[Data visualization images]
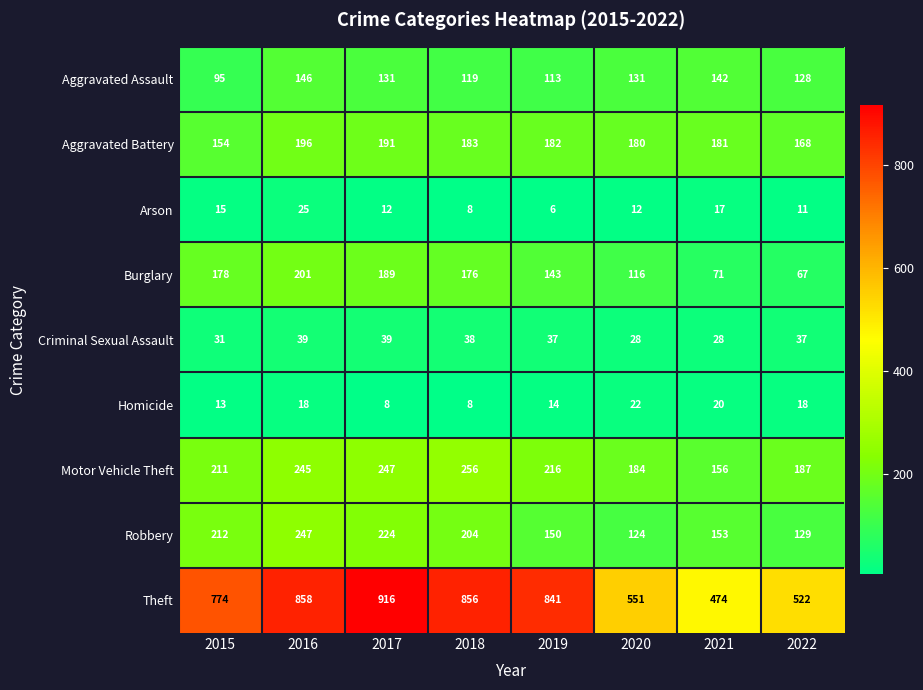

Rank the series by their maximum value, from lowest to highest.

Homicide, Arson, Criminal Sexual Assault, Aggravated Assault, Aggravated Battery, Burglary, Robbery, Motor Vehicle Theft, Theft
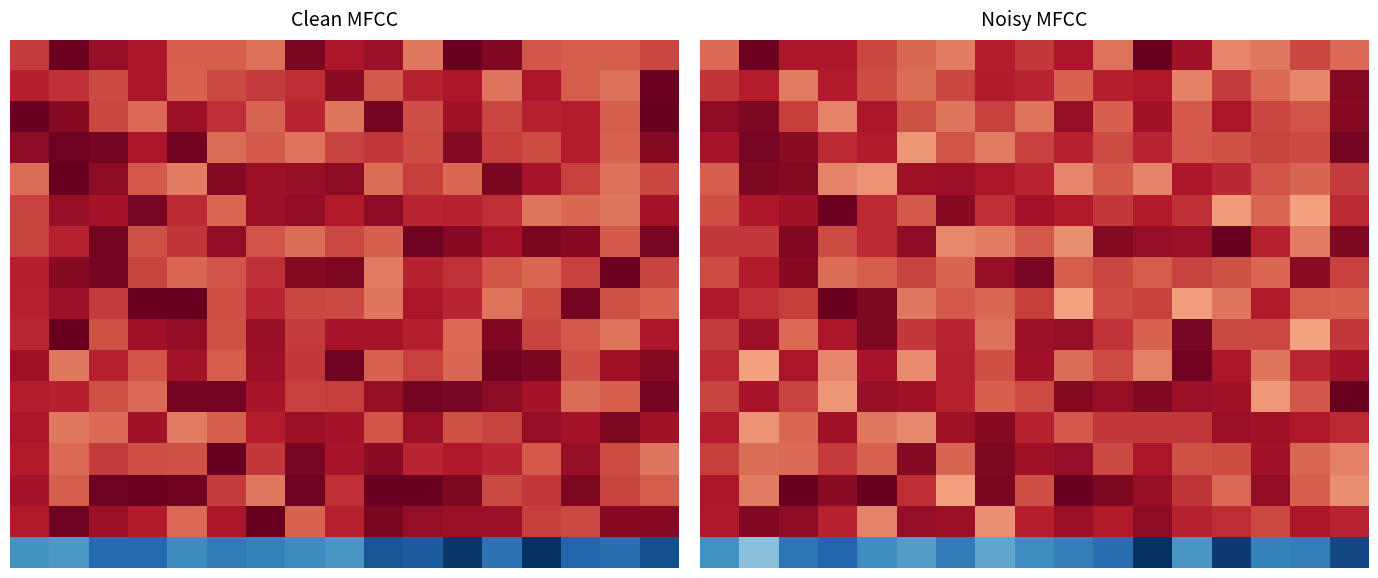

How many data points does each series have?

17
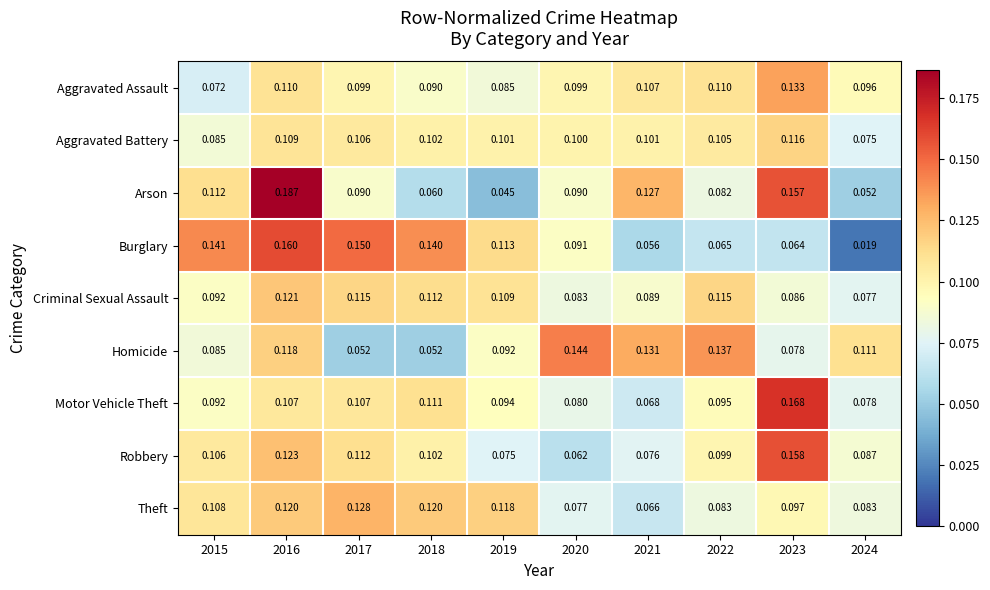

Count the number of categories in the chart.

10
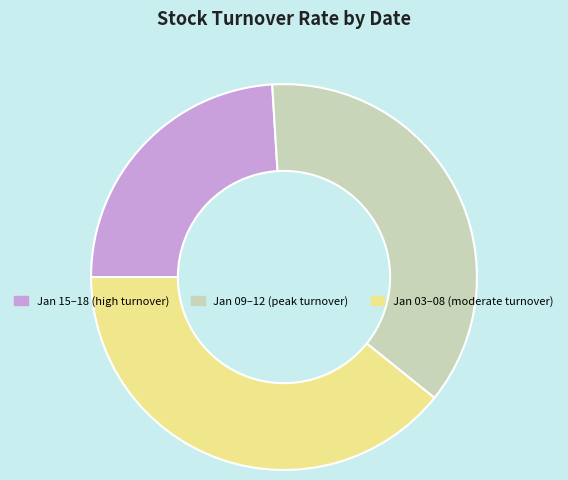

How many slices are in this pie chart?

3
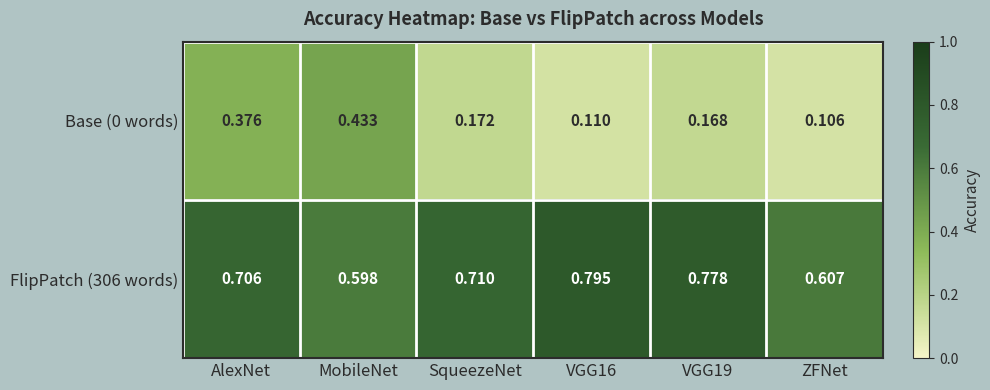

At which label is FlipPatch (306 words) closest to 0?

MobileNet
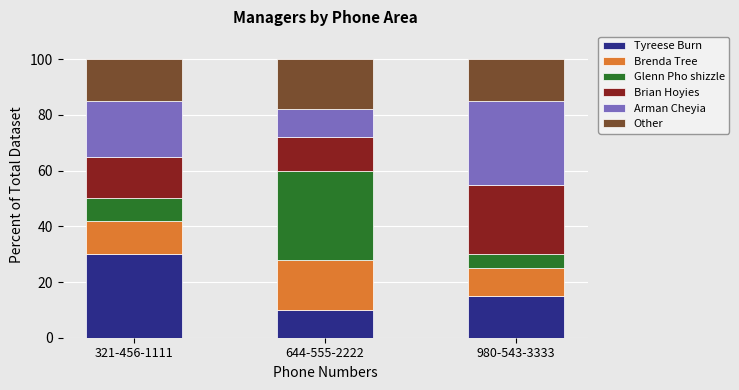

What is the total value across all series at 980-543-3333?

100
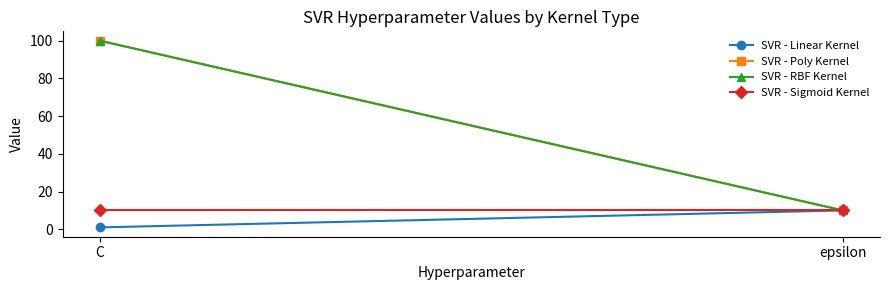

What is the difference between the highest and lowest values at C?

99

→ **EXERCISE**: Quote the text of every entry above verbatim, line by line. Leave the images out of your answer.

→ **ANSWER SECTION**:
Rank the series by their maximum value, from lowest to highest.

Homicide, Arson, Criminal Sexual Assault, Aggravated Assault, Aggravated Battery, Burglary, Robbery, Motor Vehicle Theft, Theft

How many data points does each series have?

17

Count the number of categories in the chart.

10

How many slices are in this pie chart?

3

At which label is FlipPatch (306 words) closest to 0?

MobileNet

What is the total value across all series at 980-543-3333?

100

What is the difference between the highest and lowest values at C?

99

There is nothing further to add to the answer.